Now, let us compare the vectors of the fine-tuned model for the same classes.

In [13]:
model_architecture = "resnet-finetuned"
model_features_finetuned_path = f"data/features-caltech101-{model_architecture}.pickle"

if IS_COLAB_ENV:
    model_features_finetuned_path = f"/content/gdrive/MyDrive/Practical-Deep-Learning-Book/code-outputs/chapter-4/{model_features_finetuned_path}"

In [14]:
feature_list_finetuned = pickle.load(open(model_features_finetuned_path, "rb"))

In [15]:
least_accurate_feature_list_finetuned = []
least_accurate_filenames = []
least_accurate_count = {}
for index, filename in enumerate(filenames):
    if classname(filename) not in least_accurate_count:
        least_accurate_count[classname(filename)] = 0
    if (
        classname(filename) in names_of_least_accurate_classes_before_finetuning
        and least_accurate_count[classname(filename)] <= 50
    ):
        least_accurate_feature_list_finetuned.append(feature_list_finetuned[index])
        least_accurate_count[classname(filename)] += 1
        least_accurate_filenames.append(class_ids[index])
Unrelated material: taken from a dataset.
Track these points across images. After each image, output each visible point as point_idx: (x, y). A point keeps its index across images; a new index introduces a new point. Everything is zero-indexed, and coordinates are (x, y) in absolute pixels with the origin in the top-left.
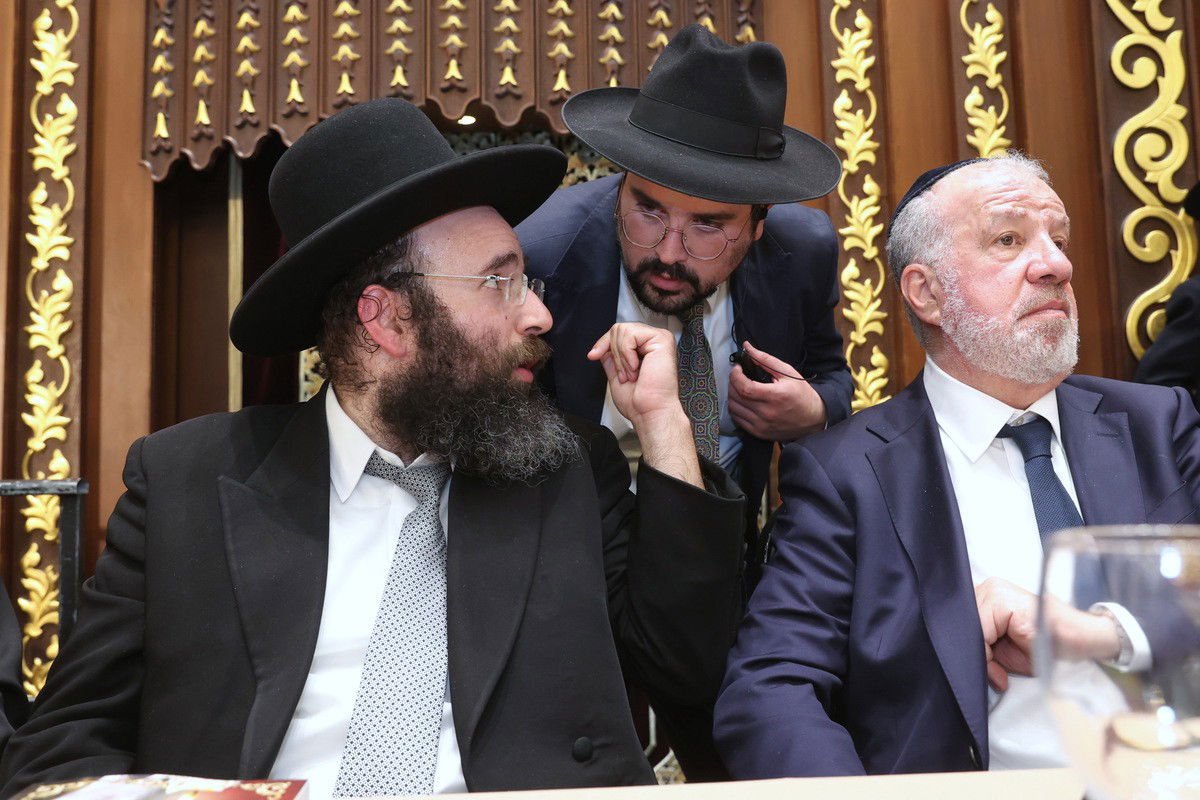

Train a t-SNE model on the finetuned embeddings.

In [16]:
from sklearn.manifold import TSNE

selected_features_finetuned = np.array(least_accurate_feature_list_finetuned)
selected_class_ids = least_accurate_filenames
selected_filenames = least_accurate_filenames

time_start = time.time()
tsne_results = TSNE(n_components=2, verbose=1, metric="euclidean").fit_transform(
    selected_features_finetuned
)
print("t-SNE done! Time elapsed: {} seconds".format(time.time() - time_start))

[t-SNE] Computing 91 nearest neighbors...
[t-SNE] Indexed 272 samples in 0.000s...
[t-SNE] Computed neighbors for 272 samples in 0.021s...
[t-SNE] Computed conditional probabilities for sample 272 / 272
[t-SNE] Mean sigma: 0.418633
[t-SNE] KL divergence after 250 iterations with early exaggeration: 50.710102
[t-SNE] KL divergence after 1000 iterations: 0.333979
t-SNE done! Time elapsed: 4.67791223526001 seconds


### t-SNE visualization of feature vectors of least accurate classes after finetuning

In [17]:
f = plt.figure()
plt.title(
    "\n".join(
        wrap(
            "t-SNE visualization of feature vectors of least accurate classes before finetuning",
            60,
        )
    )
)
set_classes = list(set(selected_class_ids))

# set different markers for all the classes we are going to show
markers = ["^", ".", "s", "o", "x", "P"]
# set different colors for all the classes we are going to show
colors = ["red", "blue", "fuchsia", "green", "purple", "orange"]

class_to_marker = {}
class_to_color = {}
for index in range(len(tsne_results)):
    # assign color and marker to each type of class
    if selected_class_ids[index] not in class_to_marker:
        class_to_marker[selected_class_ids[index]] = markers.pop()
    if selected_class_ids[index] not in class_to_color:
        class_to_color[selected_class_ids[index]] = colors.pop()
    plt.scatter(
        tsne_results[index, 0],
        tsne_results[index, 1],
        c=class_to_color[selected_class_ids[index]],
        marker=class_to_marker[selected_class_ids[index]],
        linewidth=".6",
        s=90,
    )
plt.show()

filename = "tsneviz-least_accurate_classes_finetuned"
if IS_COLAB_ENV:
    filename = f"/content/gdrive/MyDrive/Practical-Deep-Learning-Book/code-outputs/chapter-4/{filename}"

f.savefig(f"{filename}.pdf", bbox_inches="tight")

<IPython.core.display.Javascript object>

This is so much cleaner. With just a little bit of fine tuning as shown in chapter 2, the embeddings start to group together. Compare the noisy/scattered embeddings of the pre-trained models against those of the fine-tuned model. A machine learning classifier would be able to find a plane of separation between these classes with much more ease, hence giving better classification accuracy as well as more similar images when not using a classifier. And, remember, these were the classes with the highest misclassifications, imagine how nicely the classes with originally higher accuracy would be after fine-tuning.